One of the biggest dilemmas that the country will face in the near future is: should the rest 74 per cent of manufacturing units be allowed to operate, and how? 

Opening all factories together could pose a higher risk in regulating these factories and controlling the transmission of the virus. A gradual and progressive mandate to allow the factories to operate in phases rather than simultaneously is recommended. There are two different approaches which could be followed. 

One could be to open industries with the highest weightage in the manufacturing sector i.e., the automobile industry which contributes 24 per cent of the total sector. The other could be to open a consortium of diversified industries i.e., electrical equipment, cement, textile and electronics, collectively contributing to 19 percent of the total manufacturing.

One major risk of opening factories is that a lot of labour would have to migrate back to the cities again. This would cause a number of problems as social distancing cannot be ensured. One of the ideas to deal with this could be that states run multiple buses on low capacity to ensure social distance is maintained; the price that the labour has paid to go from industrial towns to their hometown is very high. According to anecdotal evidence, the cost of going from Delhi to some parts of eastern UP is more than INR 5,000 per person and that too in very uncomfortable circumstances. Despite that, there is a very high demand for this service. If the states were to run buses, there would be a deluge of people wanting to avail this service. 

On one hand, when labour migrate, they migrate lock, stock and barrel with other people. It would not be possible to distinguish between a homemaker and an unskilled worker. While on the other hand, even if you open 10 factories, labour that pertains to 50 other factories would also move thinking that their factories would also be opening soon or have already opened; they could also move thinking that if their factory does not open, at least they can get work in the other open factories. 

Moreover, once those factories commence and successfully deploy the semi-skilled labour, there shall be various other operating challenges faced by the management of such companies.
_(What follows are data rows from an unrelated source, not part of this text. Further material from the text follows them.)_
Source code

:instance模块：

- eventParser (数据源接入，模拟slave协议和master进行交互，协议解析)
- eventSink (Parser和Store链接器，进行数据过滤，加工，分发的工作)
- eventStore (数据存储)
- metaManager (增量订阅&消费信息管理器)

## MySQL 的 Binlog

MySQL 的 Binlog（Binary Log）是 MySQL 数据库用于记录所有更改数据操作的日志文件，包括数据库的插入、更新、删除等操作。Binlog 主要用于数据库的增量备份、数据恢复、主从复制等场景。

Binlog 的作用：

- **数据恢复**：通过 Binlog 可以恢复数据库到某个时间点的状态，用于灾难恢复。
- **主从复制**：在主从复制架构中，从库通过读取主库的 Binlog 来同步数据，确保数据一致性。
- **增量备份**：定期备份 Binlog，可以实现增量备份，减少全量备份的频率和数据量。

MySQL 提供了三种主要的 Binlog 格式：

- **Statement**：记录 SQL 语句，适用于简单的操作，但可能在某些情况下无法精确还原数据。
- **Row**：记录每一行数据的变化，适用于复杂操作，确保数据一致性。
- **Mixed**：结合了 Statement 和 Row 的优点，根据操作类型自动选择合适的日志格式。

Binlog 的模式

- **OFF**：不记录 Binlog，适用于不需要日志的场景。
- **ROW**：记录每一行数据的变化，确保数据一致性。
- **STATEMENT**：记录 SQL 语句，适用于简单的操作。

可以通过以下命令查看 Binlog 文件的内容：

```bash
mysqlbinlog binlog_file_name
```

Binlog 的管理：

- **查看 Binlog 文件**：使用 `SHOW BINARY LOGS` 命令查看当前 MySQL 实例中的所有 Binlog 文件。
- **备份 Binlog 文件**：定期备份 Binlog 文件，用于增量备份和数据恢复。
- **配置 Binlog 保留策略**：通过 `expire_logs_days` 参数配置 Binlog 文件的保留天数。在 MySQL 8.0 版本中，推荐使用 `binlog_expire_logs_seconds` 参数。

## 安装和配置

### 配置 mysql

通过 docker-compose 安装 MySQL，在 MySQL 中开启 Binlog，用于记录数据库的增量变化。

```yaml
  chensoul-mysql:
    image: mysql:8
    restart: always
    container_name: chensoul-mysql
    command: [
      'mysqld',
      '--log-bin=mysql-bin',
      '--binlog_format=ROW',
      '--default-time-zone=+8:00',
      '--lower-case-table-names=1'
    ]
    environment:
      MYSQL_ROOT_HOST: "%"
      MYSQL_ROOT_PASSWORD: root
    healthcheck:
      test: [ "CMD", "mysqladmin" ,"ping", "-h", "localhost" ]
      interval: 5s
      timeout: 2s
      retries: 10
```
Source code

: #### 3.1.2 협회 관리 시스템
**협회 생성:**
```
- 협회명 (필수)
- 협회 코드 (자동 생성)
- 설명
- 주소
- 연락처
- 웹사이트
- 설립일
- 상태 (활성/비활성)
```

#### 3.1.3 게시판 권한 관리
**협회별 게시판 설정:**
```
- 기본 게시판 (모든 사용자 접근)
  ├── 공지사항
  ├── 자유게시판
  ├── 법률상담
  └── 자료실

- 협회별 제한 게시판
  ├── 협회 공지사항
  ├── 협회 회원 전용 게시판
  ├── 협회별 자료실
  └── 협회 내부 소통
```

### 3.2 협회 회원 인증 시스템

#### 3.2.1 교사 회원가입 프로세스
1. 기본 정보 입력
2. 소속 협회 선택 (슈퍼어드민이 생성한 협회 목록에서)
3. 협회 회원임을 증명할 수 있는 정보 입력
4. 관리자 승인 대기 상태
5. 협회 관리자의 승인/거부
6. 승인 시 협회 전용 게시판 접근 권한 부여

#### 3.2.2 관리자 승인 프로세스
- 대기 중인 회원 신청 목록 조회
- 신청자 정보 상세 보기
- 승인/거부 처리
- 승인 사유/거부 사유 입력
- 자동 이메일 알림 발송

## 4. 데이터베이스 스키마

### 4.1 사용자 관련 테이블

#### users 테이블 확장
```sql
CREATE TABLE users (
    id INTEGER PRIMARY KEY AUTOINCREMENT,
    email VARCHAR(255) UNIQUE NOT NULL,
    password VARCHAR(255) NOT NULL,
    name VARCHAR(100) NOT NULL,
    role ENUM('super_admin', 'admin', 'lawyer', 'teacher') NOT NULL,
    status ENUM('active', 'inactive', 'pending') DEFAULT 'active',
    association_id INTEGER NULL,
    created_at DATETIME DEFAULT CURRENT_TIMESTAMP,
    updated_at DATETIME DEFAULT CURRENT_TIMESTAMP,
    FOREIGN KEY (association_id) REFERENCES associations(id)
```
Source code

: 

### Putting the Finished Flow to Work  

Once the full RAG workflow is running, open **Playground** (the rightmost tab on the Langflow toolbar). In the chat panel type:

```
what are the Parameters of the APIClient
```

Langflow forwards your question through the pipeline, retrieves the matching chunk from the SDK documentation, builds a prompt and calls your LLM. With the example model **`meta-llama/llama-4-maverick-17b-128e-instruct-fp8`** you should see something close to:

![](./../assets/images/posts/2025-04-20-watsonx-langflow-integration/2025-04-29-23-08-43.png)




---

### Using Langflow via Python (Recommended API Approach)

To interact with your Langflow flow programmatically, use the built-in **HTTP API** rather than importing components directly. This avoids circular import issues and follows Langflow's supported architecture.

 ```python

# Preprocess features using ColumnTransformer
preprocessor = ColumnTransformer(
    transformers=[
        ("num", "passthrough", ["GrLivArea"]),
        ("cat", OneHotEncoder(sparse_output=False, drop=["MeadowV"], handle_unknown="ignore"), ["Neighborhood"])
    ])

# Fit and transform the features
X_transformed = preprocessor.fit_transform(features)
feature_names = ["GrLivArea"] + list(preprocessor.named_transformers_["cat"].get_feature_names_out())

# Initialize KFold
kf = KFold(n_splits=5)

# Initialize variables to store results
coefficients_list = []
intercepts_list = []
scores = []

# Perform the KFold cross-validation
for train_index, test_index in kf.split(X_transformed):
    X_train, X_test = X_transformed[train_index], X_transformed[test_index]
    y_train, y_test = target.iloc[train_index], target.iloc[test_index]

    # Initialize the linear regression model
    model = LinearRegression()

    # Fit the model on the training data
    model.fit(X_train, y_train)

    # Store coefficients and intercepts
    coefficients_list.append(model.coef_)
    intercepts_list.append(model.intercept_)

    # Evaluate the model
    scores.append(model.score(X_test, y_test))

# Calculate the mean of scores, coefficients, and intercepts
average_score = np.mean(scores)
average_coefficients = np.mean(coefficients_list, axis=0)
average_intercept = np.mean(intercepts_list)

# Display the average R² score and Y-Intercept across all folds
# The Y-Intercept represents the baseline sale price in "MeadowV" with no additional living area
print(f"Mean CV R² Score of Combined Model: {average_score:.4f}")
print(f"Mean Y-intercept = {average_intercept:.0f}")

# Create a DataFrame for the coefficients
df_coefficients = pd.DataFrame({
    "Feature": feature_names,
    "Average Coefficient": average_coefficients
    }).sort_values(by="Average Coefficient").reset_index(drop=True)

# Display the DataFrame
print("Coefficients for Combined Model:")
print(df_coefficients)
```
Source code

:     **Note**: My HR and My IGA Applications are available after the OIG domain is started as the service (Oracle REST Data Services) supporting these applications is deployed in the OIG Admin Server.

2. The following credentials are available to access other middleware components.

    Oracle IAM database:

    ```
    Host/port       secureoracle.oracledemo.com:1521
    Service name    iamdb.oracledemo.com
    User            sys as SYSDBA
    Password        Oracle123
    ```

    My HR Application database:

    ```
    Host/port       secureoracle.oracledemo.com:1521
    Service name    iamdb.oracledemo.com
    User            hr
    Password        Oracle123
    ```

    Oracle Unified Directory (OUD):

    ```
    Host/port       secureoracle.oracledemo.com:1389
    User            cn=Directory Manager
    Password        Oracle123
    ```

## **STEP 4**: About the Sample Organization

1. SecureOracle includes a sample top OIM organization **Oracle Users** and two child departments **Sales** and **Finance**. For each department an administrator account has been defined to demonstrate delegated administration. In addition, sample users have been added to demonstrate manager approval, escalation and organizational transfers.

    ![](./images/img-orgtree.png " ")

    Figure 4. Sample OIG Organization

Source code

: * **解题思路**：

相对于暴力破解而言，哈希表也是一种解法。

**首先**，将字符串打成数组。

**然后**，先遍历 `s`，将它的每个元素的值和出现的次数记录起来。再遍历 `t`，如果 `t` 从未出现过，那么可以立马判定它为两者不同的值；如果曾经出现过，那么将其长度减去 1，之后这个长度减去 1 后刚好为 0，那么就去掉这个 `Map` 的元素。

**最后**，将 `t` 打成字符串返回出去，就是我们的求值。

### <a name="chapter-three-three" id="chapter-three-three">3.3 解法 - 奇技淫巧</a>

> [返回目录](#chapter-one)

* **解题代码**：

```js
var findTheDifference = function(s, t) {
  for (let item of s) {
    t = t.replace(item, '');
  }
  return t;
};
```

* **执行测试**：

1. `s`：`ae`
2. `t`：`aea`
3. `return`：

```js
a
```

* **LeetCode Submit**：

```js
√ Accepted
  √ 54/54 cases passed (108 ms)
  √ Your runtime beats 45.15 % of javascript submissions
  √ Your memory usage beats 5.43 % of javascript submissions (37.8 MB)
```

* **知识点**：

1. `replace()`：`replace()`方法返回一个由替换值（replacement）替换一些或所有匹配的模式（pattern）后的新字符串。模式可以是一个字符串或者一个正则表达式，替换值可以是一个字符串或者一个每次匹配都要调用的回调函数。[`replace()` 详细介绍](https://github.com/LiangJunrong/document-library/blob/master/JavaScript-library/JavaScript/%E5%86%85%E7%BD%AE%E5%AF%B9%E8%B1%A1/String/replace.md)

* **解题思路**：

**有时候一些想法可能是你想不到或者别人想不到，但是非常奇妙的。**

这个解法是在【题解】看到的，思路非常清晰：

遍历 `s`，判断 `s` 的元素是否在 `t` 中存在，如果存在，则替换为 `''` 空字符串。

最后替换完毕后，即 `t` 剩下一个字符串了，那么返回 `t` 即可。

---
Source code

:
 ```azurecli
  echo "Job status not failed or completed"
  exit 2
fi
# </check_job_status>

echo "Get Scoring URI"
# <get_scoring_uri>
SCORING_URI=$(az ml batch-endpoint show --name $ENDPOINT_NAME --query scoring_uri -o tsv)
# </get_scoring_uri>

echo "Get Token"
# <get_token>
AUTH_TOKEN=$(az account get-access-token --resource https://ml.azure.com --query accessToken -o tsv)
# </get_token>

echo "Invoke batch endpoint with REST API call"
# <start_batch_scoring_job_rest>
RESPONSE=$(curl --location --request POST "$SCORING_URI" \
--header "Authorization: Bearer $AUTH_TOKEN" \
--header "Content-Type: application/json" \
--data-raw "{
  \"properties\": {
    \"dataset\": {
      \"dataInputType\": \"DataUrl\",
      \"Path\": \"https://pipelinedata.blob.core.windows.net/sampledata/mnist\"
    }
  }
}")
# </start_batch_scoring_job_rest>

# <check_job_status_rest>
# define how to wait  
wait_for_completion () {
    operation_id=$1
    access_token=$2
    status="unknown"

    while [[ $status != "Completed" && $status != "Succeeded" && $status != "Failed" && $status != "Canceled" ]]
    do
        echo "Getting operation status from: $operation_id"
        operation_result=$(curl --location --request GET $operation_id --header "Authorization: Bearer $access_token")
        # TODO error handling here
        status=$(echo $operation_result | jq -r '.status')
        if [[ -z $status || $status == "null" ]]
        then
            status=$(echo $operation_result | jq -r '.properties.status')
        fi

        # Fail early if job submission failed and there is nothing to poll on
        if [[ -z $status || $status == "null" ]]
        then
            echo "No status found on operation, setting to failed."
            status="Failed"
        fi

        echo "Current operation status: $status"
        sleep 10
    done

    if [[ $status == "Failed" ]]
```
As soon as the guards of social distancing are lowered, the workforce shall face the immediate threat of contracting the virus. Health check-up processes will have to be put in place stringently with measures of quarantine/self-isolation/hospitalization for smooth functioning and immediate action against any community spread. 

Secondly, the manufacturing unit may not be able to operate at the level they were operating as earlier; to ensure a smooth transition and limit the spread of the virus, factories could be divided into different buckets requiring them to a follow a schedule to operate only on selective days. For instance, Factory A and Factory B are in a city. Factory A shall operate on Mondays, Tuesdays, and Fridays whereas Factory B shall operate on Wednesdays, Thursdays and Fridays. Additionally, there could be different time slots for the workforce so that the entire workforce is not exposed at one time. Example: 50 per cent of the workforce of Factory A could work from 10:00 AM to 1:00 PM and the other 50 percent could work from 1:30 PM and 4:30 PM, with 30 minutes allocated to sanitization.